## DATA ROWS:

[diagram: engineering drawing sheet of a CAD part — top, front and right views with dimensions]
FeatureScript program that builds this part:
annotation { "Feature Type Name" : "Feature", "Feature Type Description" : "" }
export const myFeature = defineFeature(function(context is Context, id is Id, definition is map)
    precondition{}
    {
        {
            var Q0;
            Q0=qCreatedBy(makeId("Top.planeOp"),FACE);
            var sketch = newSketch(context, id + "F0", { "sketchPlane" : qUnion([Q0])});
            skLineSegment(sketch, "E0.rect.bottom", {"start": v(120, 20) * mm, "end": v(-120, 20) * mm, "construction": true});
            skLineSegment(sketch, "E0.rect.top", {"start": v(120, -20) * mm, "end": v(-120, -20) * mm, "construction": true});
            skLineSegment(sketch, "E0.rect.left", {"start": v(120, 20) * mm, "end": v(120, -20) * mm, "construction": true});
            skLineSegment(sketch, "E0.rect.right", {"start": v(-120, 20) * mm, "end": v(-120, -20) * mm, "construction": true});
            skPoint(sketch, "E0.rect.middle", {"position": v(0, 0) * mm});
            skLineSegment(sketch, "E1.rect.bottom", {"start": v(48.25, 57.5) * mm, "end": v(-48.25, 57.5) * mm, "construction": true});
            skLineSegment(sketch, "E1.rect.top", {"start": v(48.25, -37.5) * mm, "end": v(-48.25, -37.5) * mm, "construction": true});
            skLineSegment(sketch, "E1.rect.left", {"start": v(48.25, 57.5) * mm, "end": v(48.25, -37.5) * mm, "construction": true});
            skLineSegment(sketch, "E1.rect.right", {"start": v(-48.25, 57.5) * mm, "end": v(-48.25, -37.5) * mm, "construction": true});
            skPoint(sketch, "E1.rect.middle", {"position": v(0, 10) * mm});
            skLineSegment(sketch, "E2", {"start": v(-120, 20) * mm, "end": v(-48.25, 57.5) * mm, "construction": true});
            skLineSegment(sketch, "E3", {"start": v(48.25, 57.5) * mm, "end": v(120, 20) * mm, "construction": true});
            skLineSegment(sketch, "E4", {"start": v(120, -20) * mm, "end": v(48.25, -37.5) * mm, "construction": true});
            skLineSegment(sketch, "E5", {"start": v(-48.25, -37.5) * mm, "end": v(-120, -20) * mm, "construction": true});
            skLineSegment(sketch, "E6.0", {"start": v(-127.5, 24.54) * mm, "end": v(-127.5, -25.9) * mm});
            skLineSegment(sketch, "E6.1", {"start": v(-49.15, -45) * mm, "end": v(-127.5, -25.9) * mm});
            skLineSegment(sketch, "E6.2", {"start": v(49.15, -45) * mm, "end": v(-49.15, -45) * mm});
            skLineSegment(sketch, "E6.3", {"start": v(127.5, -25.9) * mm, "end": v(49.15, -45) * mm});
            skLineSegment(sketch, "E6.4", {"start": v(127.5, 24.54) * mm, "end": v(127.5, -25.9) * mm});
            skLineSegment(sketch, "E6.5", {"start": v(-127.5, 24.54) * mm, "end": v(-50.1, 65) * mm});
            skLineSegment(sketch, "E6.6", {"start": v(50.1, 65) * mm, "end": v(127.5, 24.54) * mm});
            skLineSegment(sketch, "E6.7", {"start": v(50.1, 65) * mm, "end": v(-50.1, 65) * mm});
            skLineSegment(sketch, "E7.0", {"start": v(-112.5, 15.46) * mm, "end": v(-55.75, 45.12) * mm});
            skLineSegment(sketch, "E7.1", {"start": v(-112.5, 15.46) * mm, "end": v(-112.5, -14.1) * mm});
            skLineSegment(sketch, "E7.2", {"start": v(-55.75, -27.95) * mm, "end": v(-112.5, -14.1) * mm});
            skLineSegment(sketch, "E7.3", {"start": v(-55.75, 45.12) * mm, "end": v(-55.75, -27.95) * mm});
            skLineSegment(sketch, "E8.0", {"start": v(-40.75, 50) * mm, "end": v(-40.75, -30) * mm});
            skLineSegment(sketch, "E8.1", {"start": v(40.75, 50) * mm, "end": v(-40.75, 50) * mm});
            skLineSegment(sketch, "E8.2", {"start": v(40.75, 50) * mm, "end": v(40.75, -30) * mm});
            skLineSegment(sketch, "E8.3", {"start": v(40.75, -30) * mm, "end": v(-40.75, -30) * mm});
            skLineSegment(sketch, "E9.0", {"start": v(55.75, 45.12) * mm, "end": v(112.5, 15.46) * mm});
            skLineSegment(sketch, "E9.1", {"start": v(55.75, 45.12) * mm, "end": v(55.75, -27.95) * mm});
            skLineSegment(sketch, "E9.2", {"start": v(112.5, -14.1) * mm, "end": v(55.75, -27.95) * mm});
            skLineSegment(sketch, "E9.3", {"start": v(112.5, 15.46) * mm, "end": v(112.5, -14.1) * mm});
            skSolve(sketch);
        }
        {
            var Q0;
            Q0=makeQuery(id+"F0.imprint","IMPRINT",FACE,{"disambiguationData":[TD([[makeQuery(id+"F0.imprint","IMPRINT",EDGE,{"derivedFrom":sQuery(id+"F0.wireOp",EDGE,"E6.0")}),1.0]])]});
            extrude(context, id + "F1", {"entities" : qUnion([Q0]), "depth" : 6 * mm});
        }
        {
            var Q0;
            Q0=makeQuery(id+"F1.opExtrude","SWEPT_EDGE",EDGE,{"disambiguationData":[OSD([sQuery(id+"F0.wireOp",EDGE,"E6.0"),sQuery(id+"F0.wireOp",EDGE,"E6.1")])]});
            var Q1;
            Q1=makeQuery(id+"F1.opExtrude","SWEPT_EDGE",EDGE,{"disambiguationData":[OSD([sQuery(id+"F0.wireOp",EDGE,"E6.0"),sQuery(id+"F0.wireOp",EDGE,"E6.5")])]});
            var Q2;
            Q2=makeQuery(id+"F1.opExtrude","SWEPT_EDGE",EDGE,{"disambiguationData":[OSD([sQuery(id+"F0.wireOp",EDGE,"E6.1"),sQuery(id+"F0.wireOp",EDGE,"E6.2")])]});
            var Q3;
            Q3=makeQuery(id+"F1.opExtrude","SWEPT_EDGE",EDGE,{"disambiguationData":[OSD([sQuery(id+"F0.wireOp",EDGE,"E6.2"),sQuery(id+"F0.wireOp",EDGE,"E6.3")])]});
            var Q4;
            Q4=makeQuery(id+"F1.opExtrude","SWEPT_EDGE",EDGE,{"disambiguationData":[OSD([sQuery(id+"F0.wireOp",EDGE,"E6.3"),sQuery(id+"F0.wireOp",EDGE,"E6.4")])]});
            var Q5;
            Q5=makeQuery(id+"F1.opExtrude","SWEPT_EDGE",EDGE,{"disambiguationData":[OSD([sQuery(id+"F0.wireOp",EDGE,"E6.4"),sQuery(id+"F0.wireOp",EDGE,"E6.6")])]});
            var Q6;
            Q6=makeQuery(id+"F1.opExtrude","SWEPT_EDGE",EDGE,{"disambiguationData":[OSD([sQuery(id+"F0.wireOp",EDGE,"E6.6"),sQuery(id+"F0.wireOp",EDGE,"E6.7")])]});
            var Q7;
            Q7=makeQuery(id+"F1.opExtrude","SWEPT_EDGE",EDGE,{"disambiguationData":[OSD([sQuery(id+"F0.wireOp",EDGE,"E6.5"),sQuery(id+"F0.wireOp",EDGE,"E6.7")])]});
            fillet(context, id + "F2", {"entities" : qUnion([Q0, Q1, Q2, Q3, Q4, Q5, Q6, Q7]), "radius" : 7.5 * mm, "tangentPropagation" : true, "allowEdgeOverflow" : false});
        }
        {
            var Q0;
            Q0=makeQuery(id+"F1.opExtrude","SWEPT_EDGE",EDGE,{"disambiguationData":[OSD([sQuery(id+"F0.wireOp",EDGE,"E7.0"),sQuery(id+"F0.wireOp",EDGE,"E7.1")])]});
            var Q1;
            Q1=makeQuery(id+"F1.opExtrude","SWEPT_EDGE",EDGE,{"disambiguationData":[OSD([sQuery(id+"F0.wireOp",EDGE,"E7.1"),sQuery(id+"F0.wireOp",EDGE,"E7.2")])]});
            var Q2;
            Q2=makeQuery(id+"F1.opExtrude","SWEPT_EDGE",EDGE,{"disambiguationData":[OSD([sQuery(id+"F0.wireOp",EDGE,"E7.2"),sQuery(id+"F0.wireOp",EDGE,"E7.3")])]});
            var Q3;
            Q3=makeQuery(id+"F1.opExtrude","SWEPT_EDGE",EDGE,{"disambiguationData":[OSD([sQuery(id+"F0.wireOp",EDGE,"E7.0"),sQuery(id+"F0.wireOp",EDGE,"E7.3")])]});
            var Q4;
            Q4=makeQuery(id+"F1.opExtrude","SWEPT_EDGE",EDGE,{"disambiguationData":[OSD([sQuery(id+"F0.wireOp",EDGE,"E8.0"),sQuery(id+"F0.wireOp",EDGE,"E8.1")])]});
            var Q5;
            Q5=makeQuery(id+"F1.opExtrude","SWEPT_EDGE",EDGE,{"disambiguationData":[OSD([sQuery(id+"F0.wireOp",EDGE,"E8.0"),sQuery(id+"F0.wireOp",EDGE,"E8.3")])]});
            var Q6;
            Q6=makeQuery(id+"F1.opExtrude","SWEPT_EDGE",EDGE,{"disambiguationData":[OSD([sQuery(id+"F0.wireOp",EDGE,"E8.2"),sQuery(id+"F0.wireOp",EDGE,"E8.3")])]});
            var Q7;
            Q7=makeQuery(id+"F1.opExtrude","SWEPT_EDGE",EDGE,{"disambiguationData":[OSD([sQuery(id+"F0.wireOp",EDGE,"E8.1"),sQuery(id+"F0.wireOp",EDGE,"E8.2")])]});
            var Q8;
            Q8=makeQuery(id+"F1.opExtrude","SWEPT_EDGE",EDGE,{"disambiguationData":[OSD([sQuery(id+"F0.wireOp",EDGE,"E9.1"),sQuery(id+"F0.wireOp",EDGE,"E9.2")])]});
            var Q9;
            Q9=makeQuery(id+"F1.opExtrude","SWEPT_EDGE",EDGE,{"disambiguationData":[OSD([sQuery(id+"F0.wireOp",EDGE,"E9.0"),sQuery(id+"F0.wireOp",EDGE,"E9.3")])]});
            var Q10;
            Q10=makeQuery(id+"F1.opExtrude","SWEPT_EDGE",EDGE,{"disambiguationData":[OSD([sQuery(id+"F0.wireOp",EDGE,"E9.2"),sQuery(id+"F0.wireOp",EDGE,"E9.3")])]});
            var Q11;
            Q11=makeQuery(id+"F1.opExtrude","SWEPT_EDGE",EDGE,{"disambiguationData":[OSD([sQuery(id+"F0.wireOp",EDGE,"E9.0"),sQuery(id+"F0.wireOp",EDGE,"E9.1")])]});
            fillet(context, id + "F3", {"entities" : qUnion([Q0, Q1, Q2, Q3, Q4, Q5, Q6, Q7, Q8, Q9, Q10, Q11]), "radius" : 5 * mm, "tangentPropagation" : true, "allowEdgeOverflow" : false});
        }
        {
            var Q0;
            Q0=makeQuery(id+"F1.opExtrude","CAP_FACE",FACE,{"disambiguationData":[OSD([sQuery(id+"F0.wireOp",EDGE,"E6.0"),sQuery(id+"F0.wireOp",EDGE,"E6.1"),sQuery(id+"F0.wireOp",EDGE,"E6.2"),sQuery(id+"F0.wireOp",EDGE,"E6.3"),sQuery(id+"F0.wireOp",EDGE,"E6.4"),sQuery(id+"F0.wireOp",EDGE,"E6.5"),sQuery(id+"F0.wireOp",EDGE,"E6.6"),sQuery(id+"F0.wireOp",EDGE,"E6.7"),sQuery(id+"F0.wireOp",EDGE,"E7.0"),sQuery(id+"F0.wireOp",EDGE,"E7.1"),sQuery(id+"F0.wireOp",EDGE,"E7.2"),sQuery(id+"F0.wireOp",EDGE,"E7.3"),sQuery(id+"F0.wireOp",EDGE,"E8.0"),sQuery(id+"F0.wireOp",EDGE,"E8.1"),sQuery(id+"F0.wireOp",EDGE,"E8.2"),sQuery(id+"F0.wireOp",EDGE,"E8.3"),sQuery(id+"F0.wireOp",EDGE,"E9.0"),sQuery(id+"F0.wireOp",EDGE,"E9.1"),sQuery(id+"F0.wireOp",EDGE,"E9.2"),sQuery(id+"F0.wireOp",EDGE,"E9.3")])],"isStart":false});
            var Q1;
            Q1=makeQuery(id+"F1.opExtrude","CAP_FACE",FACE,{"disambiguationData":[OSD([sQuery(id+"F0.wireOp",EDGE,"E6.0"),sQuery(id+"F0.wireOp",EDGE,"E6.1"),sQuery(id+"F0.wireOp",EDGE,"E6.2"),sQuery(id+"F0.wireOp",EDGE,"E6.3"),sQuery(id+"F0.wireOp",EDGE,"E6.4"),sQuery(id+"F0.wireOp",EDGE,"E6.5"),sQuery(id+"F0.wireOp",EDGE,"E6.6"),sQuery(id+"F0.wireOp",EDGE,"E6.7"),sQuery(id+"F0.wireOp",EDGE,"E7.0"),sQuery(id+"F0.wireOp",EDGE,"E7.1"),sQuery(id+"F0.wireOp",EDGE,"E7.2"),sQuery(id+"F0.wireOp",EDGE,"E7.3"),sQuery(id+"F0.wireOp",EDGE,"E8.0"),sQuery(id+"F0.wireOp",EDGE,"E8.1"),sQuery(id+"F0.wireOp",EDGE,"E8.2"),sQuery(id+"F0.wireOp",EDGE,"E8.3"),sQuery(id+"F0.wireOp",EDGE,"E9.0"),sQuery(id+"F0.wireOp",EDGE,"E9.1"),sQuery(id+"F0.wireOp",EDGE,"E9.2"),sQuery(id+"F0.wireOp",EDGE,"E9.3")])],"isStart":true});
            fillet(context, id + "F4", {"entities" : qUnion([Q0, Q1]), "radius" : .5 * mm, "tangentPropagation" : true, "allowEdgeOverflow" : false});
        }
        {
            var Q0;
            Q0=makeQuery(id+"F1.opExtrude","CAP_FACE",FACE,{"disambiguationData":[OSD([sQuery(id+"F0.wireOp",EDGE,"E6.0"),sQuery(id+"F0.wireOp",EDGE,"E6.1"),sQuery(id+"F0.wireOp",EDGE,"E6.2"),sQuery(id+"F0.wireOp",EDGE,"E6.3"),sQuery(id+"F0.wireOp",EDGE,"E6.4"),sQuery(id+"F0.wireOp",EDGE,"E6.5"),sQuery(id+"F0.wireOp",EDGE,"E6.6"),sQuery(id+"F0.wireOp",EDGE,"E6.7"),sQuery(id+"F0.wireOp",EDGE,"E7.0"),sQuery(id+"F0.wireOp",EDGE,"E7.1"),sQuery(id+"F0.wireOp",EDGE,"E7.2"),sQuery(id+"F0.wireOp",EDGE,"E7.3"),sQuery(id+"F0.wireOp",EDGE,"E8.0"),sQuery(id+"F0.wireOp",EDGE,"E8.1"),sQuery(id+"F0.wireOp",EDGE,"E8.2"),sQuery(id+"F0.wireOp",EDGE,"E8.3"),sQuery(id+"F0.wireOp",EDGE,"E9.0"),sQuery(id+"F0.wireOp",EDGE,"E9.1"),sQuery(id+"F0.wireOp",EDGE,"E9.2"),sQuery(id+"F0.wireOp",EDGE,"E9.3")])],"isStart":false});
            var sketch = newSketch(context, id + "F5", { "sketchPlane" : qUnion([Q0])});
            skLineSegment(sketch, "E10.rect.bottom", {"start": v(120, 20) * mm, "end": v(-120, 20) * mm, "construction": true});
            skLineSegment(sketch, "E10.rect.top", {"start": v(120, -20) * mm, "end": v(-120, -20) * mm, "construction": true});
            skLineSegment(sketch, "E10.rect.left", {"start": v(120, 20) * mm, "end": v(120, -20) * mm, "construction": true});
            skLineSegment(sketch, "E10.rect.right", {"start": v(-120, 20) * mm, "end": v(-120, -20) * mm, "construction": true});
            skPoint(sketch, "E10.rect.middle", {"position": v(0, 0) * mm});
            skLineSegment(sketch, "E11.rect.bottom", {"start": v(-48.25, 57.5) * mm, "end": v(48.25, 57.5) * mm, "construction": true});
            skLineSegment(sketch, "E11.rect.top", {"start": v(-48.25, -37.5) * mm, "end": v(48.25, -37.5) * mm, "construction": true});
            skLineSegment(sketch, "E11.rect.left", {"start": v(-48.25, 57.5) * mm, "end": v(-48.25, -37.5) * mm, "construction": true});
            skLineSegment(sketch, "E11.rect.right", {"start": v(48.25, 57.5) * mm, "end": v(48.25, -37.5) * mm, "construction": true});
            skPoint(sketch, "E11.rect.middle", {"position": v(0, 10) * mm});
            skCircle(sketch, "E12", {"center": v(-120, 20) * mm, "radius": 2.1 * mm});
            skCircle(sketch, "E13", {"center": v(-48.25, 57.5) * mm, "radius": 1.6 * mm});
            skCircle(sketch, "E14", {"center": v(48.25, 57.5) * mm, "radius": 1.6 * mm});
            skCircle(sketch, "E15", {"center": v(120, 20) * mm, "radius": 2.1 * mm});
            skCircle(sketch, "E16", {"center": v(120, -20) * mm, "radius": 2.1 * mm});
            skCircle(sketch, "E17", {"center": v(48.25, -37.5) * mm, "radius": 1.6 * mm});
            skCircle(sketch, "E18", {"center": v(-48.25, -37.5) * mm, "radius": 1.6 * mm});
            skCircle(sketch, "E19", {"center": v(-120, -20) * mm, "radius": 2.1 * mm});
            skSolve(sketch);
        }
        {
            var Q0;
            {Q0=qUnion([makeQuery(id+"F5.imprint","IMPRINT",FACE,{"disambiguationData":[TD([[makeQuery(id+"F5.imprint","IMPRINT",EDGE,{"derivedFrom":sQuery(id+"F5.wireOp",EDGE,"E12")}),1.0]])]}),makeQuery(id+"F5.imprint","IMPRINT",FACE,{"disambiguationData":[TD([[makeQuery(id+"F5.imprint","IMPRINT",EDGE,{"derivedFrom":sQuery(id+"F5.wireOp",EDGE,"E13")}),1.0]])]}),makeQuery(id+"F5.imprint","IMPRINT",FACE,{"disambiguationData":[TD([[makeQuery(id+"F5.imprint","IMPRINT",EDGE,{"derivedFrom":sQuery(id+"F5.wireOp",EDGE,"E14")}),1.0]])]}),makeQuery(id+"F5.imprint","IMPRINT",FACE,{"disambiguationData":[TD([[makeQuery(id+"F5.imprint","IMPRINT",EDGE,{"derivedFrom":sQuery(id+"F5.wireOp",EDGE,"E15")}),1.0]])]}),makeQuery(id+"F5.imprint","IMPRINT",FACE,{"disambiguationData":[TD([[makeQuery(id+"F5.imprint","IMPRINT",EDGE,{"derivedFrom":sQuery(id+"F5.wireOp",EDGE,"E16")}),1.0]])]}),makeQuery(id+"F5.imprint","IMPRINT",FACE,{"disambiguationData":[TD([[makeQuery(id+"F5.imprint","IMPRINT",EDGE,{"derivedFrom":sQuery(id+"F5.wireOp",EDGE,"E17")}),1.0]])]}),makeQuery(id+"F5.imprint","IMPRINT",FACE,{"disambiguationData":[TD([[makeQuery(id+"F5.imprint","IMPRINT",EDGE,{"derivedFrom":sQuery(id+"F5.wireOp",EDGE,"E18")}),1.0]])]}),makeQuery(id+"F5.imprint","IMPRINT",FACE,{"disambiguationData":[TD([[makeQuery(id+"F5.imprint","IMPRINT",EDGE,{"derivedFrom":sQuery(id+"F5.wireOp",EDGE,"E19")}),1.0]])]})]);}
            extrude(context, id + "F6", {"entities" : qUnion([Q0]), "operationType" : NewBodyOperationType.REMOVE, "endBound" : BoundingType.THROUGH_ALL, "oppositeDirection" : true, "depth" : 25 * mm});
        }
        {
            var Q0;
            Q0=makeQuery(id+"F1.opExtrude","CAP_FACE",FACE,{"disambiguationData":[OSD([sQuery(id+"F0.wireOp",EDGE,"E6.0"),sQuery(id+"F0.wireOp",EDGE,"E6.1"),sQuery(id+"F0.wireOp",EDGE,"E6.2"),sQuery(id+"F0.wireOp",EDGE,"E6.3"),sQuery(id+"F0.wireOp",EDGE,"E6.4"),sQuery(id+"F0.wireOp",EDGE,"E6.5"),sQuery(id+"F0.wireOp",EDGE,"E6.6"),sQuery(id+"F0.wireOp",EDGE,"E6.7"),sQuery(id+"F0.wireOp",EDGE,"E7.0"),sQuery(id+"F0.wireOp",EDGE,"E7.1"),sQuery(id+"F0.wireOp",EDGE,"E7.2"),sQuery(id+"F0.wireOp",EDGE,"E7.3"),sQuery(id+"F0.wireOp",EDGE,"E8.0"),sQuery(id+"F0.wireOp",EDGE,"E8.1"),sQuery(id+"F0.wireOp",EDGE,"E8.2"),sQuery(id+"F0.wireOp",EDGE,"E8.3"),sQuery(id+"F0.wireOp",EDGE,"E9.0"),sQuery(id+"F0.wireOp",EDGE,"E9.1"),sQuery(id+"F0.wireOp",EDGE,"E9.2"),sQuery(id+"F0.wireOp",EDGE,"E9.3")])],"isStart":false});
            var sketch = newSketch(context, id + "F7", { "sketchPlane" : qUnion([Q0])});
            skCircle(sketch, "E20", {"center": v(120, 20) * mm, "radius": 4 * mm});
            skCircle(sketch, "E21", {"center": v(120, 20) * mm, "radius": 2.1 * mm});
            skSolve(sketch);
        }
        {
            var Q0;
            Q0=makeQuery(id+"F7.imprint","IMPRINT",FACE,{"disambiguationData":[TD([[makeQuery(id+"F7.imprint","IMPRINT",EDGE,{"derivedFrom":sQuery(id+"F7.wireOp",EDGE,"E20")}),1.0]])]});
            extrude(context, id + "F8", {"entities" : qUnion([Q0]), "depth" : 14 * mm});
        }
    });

## GOAL:
State how many lines of the records contain the string "position". Give only the number.

## COMPLETE RESPONSE:
4